■ Data records ■
──────
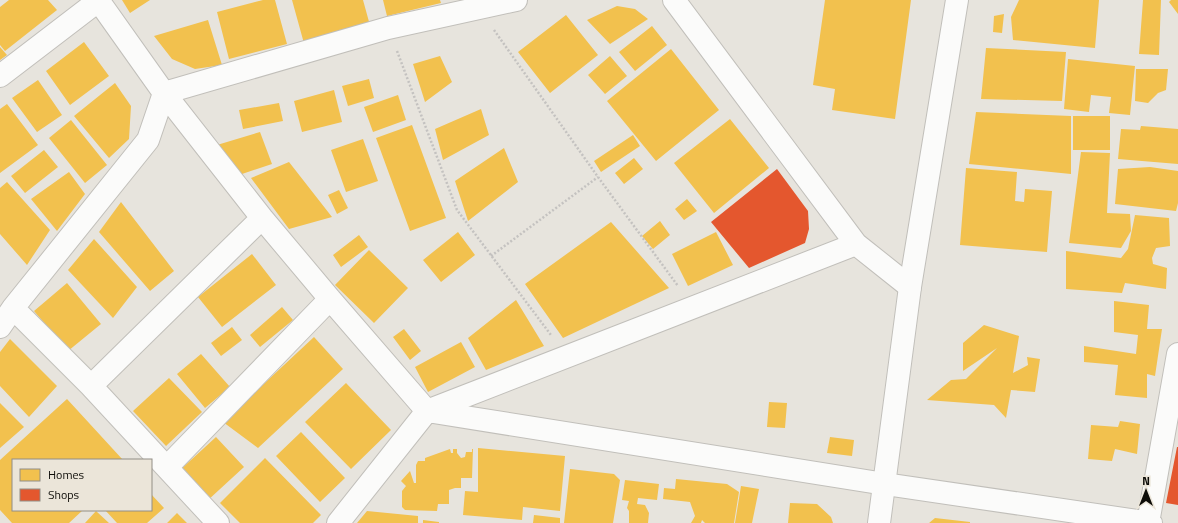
<svg xmlns="http://www.w3.org/2000/svg" width="1178" height="523" font-family="'Titillium Web',sans-serif">
<rect width="100%" height="100%" fill="#e7e4dd"/>
<path fill="#f2c14e" d="M9 0H48L57 10 5 51 0 45V7Z
M122 0H150L130 13Z
M263 0H275L287 44 229 59 217 12Z
M292 0H363L371 29 305 47Z
M383 0H440L441 3 387 16Z
M825 0H911L895 119 832 110 835 89 813 85Z
M1019 0H1099L1095 48 1013 40 1011 17Z
M1143 0H1161L1159 55 1139 54Z
M1171 0H1178V14L1169 2Z
M617 6 635 9 648 19 610 44 587 20Z
M1004 14 1002 33 993 32 994 16Z
M566 15 598 55 550 93 518 52Z
M208 20 222 65 195 69 172 59 154 36Z
M652 26 667 45 635 71 619 52Z
M84 42 109 76 70 105 46 71Z
M0 47 7 55 0 60Z
M986 48 1066 52 1062 101 981 99Z
M671 49 719 110 656 161 607 101Z
M440 56 452 82 425 102 413 64Z
M610 56 627 76 605 94 588 75Z
M1068 59 1135 66 1130 115 1109 113 1111 97 1091 95 1089 112 1064 109Z
M1136 69H1168L1166 90 1158 93 1148 103 1135 101Z
M369 79 374 98 348 106 342 86Z
M38 80 62 115 37 132 12 98Z
M115 83 131 106 129 139 109 158 74 116Z
M334 90 342 122 302 132 294 101Z
M398 95 406 120 373 132 364 107Z
M279 103 283 121 243 129 239 110Z
M7 104 38 145 0 173V109Z
M481 109 489 135 443 160 435 129Z
M976 112 1071 116V174L969 164Z
M1073 116H1110V150H1073Z
M730 119 769 168 714 213 674 163Z
M71 120 107 165 85 183 49 138Z
M412 125 446 218 410 231 376 138Z
M1141 126 1178 129V164L1118 159 1121 129 1140 130Z
M260 132 272 164 242 174 217 145Z
M633 135 640 146 601 172 594 161Z
M363 139 378 181 346 192 331 150Z
M504 148 518 182 468 221 455 181Z
M44 150 58 167 25 193 11 176Z
M1081 152 1110 153 1107 213 1130 214 1131 231 1121 248 1069 243Z
M634 158 643 169 624 184 615 173Z
M289 162 332 217 289 229 251 178Z
M1150 167 1178 171V203L1176 211 1115 204 1118 169Z
M966 168 1017 172 1015 201 1024 202 1025 189 1052 191 1047 252 960 245Z
M69 172 85 194 57 231 31 199Z
M7 182 50 230 27 265 0 234V188Z
M339 190 348 208 337 214 328 195Z
M687 199 697 211 684 220 675 209Z
M121 202 174 271 150 291 99 232Z
M1135 215 1169 218 1170 246 1156 248 1152 258 1153 264 1167 268 1166 289 1125 283 1122 293 1066 289V251L1121 258 1128 249Z
M660 221 670 235 653 249 642 236Z
M611 222 669 288 563 338 525 284Z
M458 232 475 255 441 282 423 260Z
M716 232 733 265 688 286 672 254Z
M359 235 368 247 341 267 333 255Z
M94 239 137 287 113 318 68 270Z
M369 250 408 288 374 323 335 285Z
M252 254 276 285 222 327 198 297Z
M67 283 101 324 68 351 34 311Z
M516 300 544 346 486 370 468 338Z
M1114 301 1149 305 1147 329H1162L1155 376 1147 374V398L1115 395 1118 365 1084 362V346L1136 354 1138 335 1114 332Z
M282 307 293 320 260 347 250 335Z
M984 325 1019 336 1013 373 1028 365 1027 357 1040 359 1035 392 1011 390 1006 418 994 405 927 400 951 380 966 379 997 348 963 371V343Z
M232 327 242 340 221 356 211 343Z
M404 329 421 351 410 360 393 337Z
M314 337 343 369 258 448 223 422Z
M10 339 57 386 29 417 0 386V352Z
M461 342 475 367 428 392 415 367Z
M201 354 230 387 205 408 177 374Z
M169 378 202 412 166 446 133 411Z
M346 383 391 430 351 469 305 422Z
M67 399 123 460H13V510H83L69 523H12L0 510V460Z
M769 402 787 403 785 428 767 427Z
M0 403 24 427 0 448Z
M1120 421 1140 424 1137 454 1115 449 1112 461 1088 459 1091 425 1118 427Z
M301 432 345 478 320 502 276 456Z
M216 437 244 467 207 501 179 471Z
M830 437 854 440 852 456 827 453Z
M478 448 565 456 560 511 523 507 522 520 463 515 465 491 478 492Z
M450 449 451 453H453V449H457V453L461 458 465 457 466 452H472V449H473L472 478H461V488H455L449 490V504H438L437 511 405 510 402 507V491L406 486 401 481 410 471 414 483H416V465L418 461H425V458Z
M265 458 321 515 313 523H240L220 503Z
M570 469 614 474 620 480 613 523H564Z
M676 479 727 484 739 492 734 523H705L702 520 701 523H691L695 516 690 502 663 499 664 488 675 489Z
M625 480 659 484 657 500 638 498 637 504 645 505 649 513 648 523H629V511L627 508 629 501 622 500Z
M741 486 759 489 752 523H735Z
M151 494 164 508 147 523H117L105 510H151Z
M790 503 817 504 831 517 833 523H788Z
M96 511 109 523H85Z
M367 511 418 516V523H357Z
M177 513 187 523H167Z
M534 515 560 518V523H533Z
M935 518 970 522V523H929Z
M423 520 439 522V523H423Z"/>
<path fill="#e4572e" d="M777 169 808 211 809 229 805 243 749 268 711 222Z
M1177 447H1178V505L1166 503Z"/>
<g fill="none" stroke-linecap="round" stroke-linejoin="round">
<g stroke="#c1bfba" stroke-width="24">
<path id="street" d="M98 0 164 93 262 218 330 299 427 411 885 484 1151 523
M674 0 856 244 910 287
M0 76 98 1
M13 308 91 386 218 523
M0 327 13 308 148 140 164 93 388 28 516 0
M91 386 262 218
M167 467 330 299
M338 523 427 411 856 244
M1148 523 1178 354"/>
</g>
<g stroke="#c1bfba" stroke-width="24">
<path id="secondary" d="M879 523 910 287 957 0"/>
</g>
<path stroke="#c4c2c0" stroke-width="2.5" stroke-dasharray="2 2" stroke-linecap="butt" d="M494 30 598 177 678 286
M397 51 457 210 551 335
M491 256 598 177"/>
<use href="#street" stroke="#fbfbfa" stroke-width="22"/>
<use href="#secondary" stroke="#fbfbfa" stroke-width="22"/>
</g>
<rect x="12" y="459" width="140" height="52" fill="#ebe5d9" stroke="#928e85"/>
<rect x="20" y="469" width="20" height="12" fill="#f2c14e" stroke="#928e85"/>
<text x="48" y="479" font-size="12" fill="#0d0c08">Homes</text>
<rect x="20" y="489" width="20" height="12" fill="#e4572e" stroke="#928e85"/>
<text x="48" y="499" font-size="12" fill="#0d0c08">Shops</text>
<g transform="translate(1146 491)" stroke="#ebe5d9" stroke-width="3" paint-order="stroke">
<path d="M0-3L7 15L0 10L-7 15Z" fill="#0d0c08"/>
<text y="-6" font-size="11" font-weight="bold" text-anchor="middle" fill="#0d0c08">N</text>
</g>
</svg>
──────
■ Problem requirements ■
Out of the entries, pull every line that mentions "fbfbfa".

■ Solution to the exercise ■
<use href="#street" stroke="#fbfbfa" stroke-width="22"/>
<use href="#secondary" stroke="#fbfbfa" stroke-width="22"/>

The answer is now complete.